WASHINGTON The debt collection industry is gearing up for a major shake-up as the Consumer Financial Protection Bureau looks to revamp rules that will likely cover every player in the market, from first-party creditors down to the buyers of others' debts.
The CFPB said Wednesday that it would begin taking comments on how to write new regulations for the debt collection industry, that could impact how often a debt can be sold and to whom. The agency's actions echo changes the CFPB is seeking in other markets, including mortgages.
The new mortgage rules have made lenders anxious, but many debt collectors appear to support heightened regulations, with some suggesting more rules are necessary.
"The last thing we're going to do is run because of regulatory headwinds. It's not going to put us out of business. It's just unpleasant and sad that we need this," said Clint Sallee, president and chief executive of Fidelity Creditor Service, a debt collector in California. "But I can fully appreciate where the CFPB is headed."
Though opinions may change once the CFPB issues its proposed regulations, most debt collectors are hopeful that the rules will weed out the bad actors who often buy debt for pennies on the dollar and then threaten consumers through litigation without verifying documents.
"Many of the buyers in the industry today will not be able to sustain the standard that's been established by the CFPB because of their practices," said Bill Bartmann, chief executive of the debt collector CFS II. "It's a ticking time bomb and banks are going to be cautious about selling loans to a buyer who has litigation-heavy model."
Already, some of the larger debt collectors and banks have been preparing their systems for heightened rules and enforcement after the Dodd-Frank Act gave the CFPB authority to write regulations on the industry. Other regulators such as the Office of the Comptroller of the Currency have also been scrutinizing debt sales.
That has helped to spur both JPMorgan Chase and Wells Fargo to halt unpaid debt sales. JPMorgan also closed and redistributed its group that handles litigation services for debt collection.
Larry Berlin, analyst at First Analysis said the biggest banks that halted such sales are likely to enter back into the market during the next few quarters once they get clearer understanding of what the CFPB is planning to do. It's the smaller firms that Berlin said will likely not be able to afford the new standards.
"A year ago, there were roughly 175 collectors," he said. "We think that's going to go into the handful ... it might have been such a heavy boat that it's going to be flipping over."
Labor and costs have already increased for debt collectors as a result of the CFPB's moves. Sallee said he gets three emails from the CFPB every night to inform him of the status of consumer complaints that require numerous clicks in order to find out whether or not a complaint has been filed against his company. Since the CFPB started receiving complaints on the debt collection industry in July, Sallee said he's only received one complaint but that doesn't stop him from digging through emails every night.
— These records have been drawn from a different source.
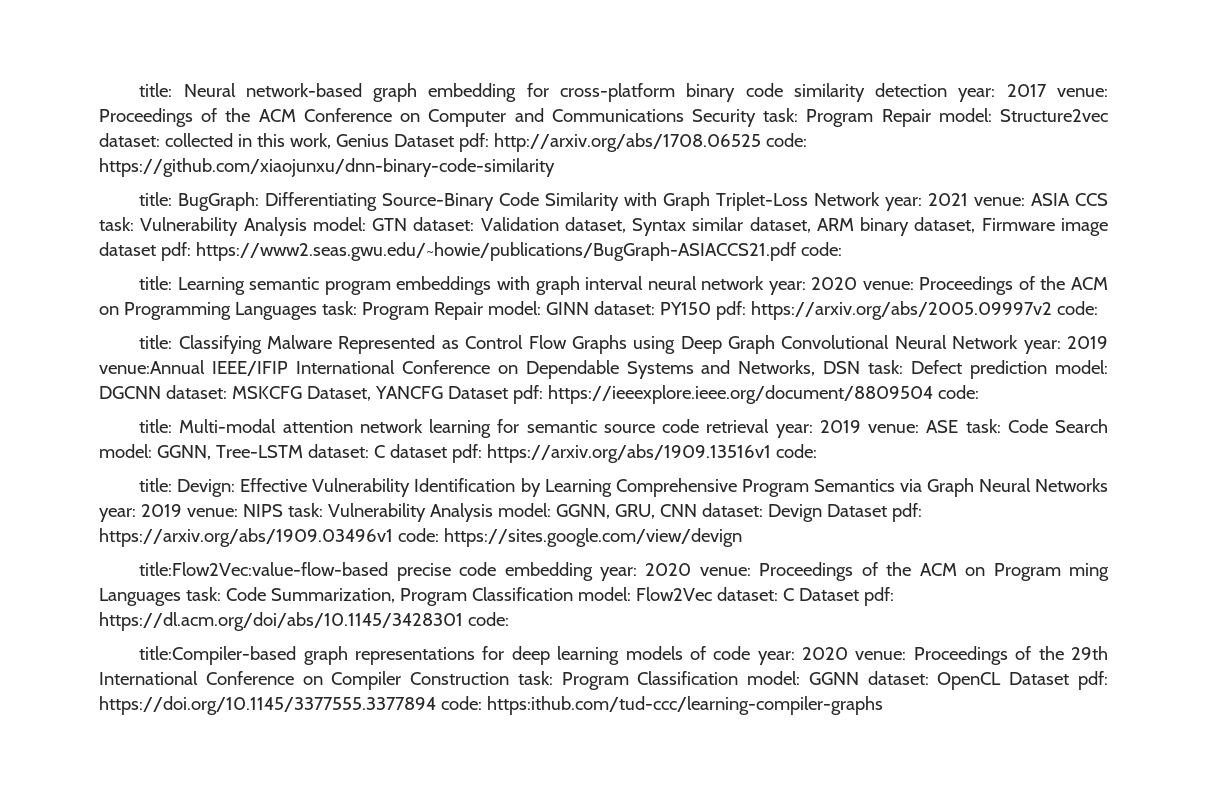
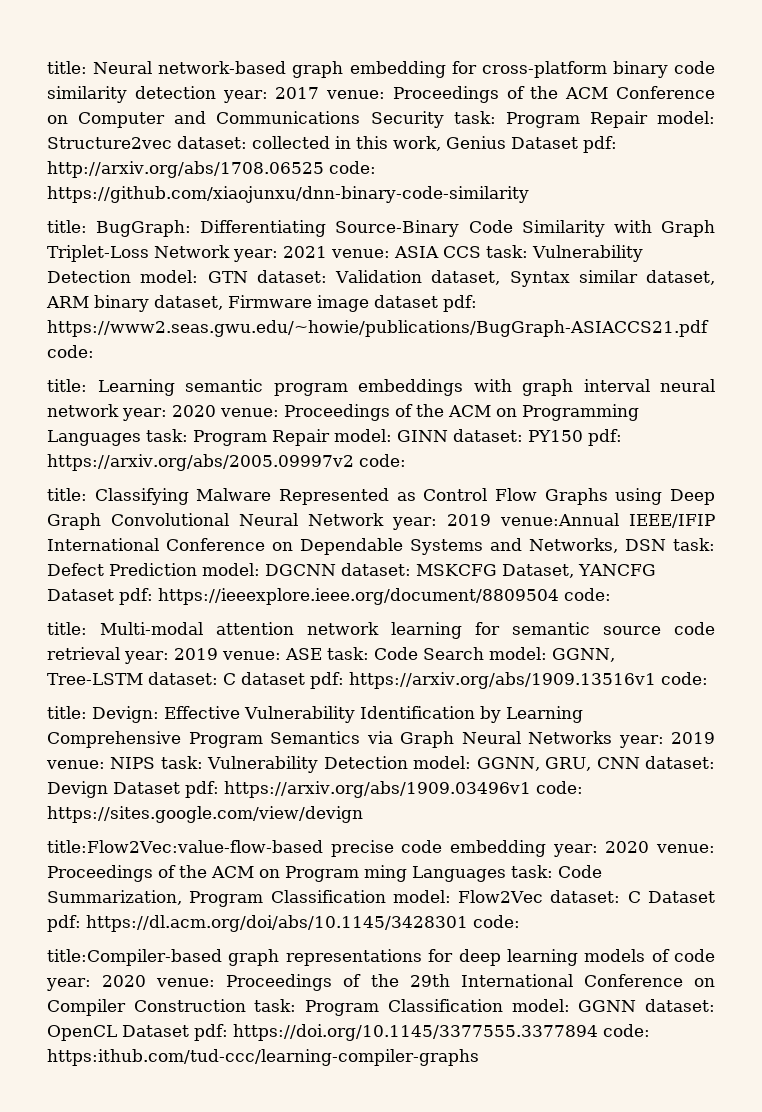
[243,217,307,236] Analysis -> [47,270,131,283] Detection
[970,360,1048,379] prediction -> [109,563,197,576] Prediction
[429,503,493,522] Analysis -> [323,756,408,769] Detection

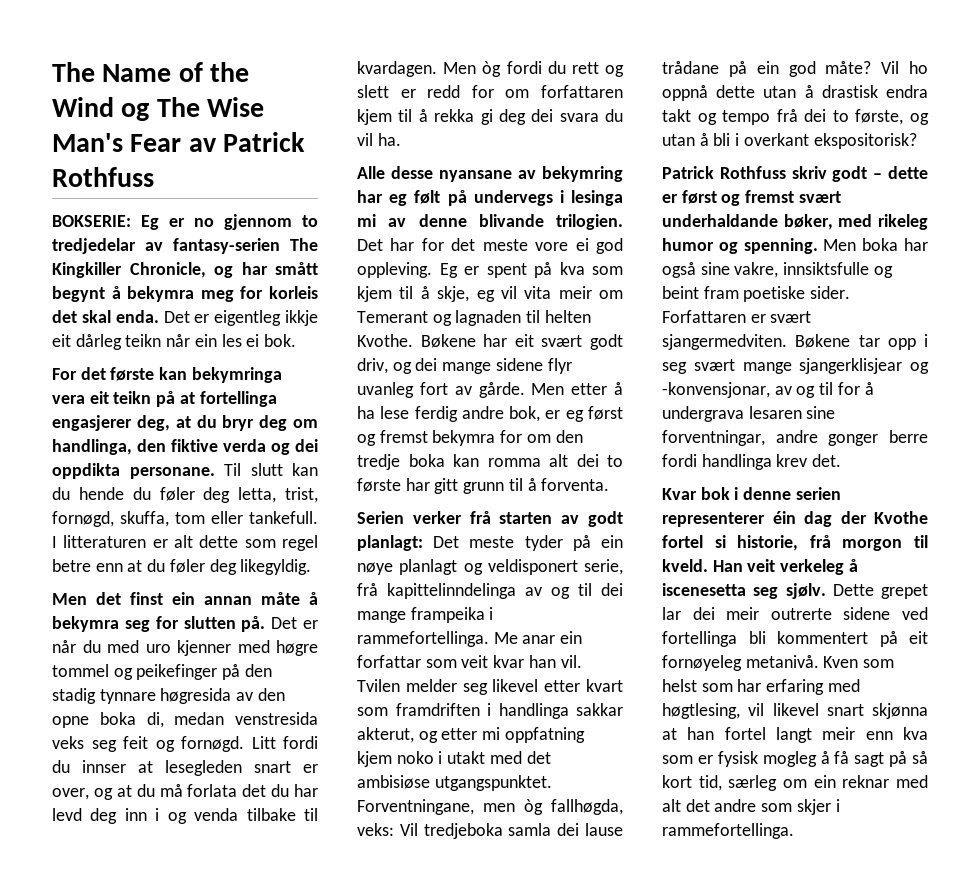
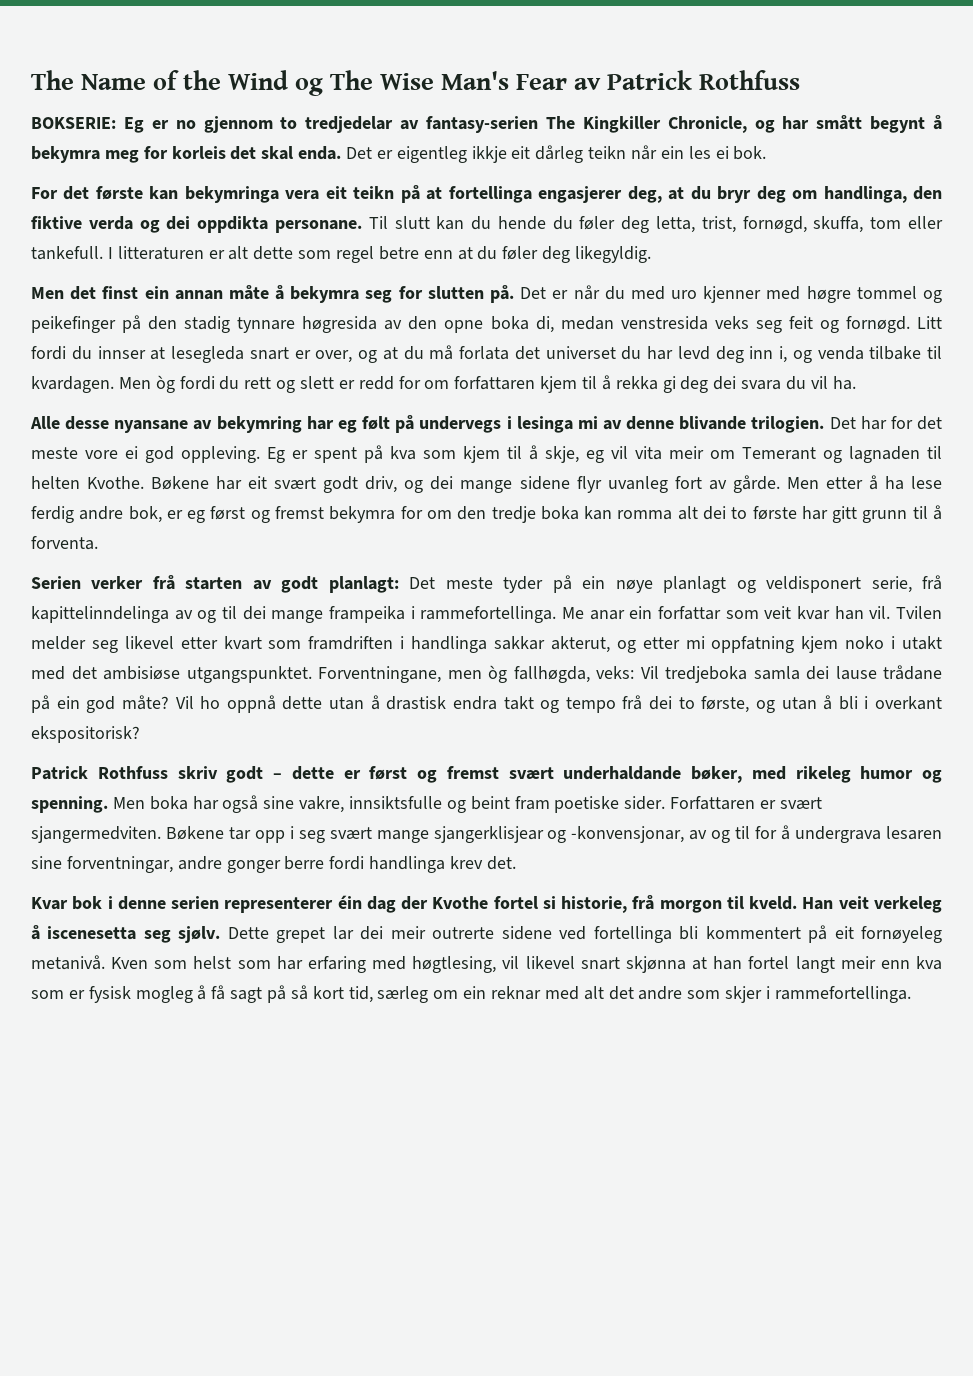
[165,760,242,776] lesegleden -> [171,346,244,363] lesegleda
(267, 790) none -> [545,346,616,359] universet
[155,808,160,821] i -> [779,346,787,363] i,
"Every time there is a new regulatory process related to compliance, it has created a lot of resentment among peers because they don't want to go through a bunch of hoops to find out they don't have any issues," Sallee said.
The other major concern by the CFPB is that the main rule governing debt collectors the Fair Debt Collection Practices Act was written 35 years ago before electronic data, mobile phone and email communication took off. Though it's unclear how the CFPB will address the issue, most collectors would prefer clearer updates, rather than being cited for communication violations.
"The reputable debt collection companies actually welcome clarification on issues like electronic communications with debtors, caller ID, data storage and sharing, and what constitutes 'unfair, deceptive, and abusive acts and practices,'" said Ronald Rubin, a former CFPB enforcement attorney who now represents large debt collection companies at the law firm of Hunton & Williams. "The upstanding debt collection companies, and there are many of them, know that the CFPB's rules will increase their compliance costs, but in the long run will make them more profitable by putting the bad actors out of business."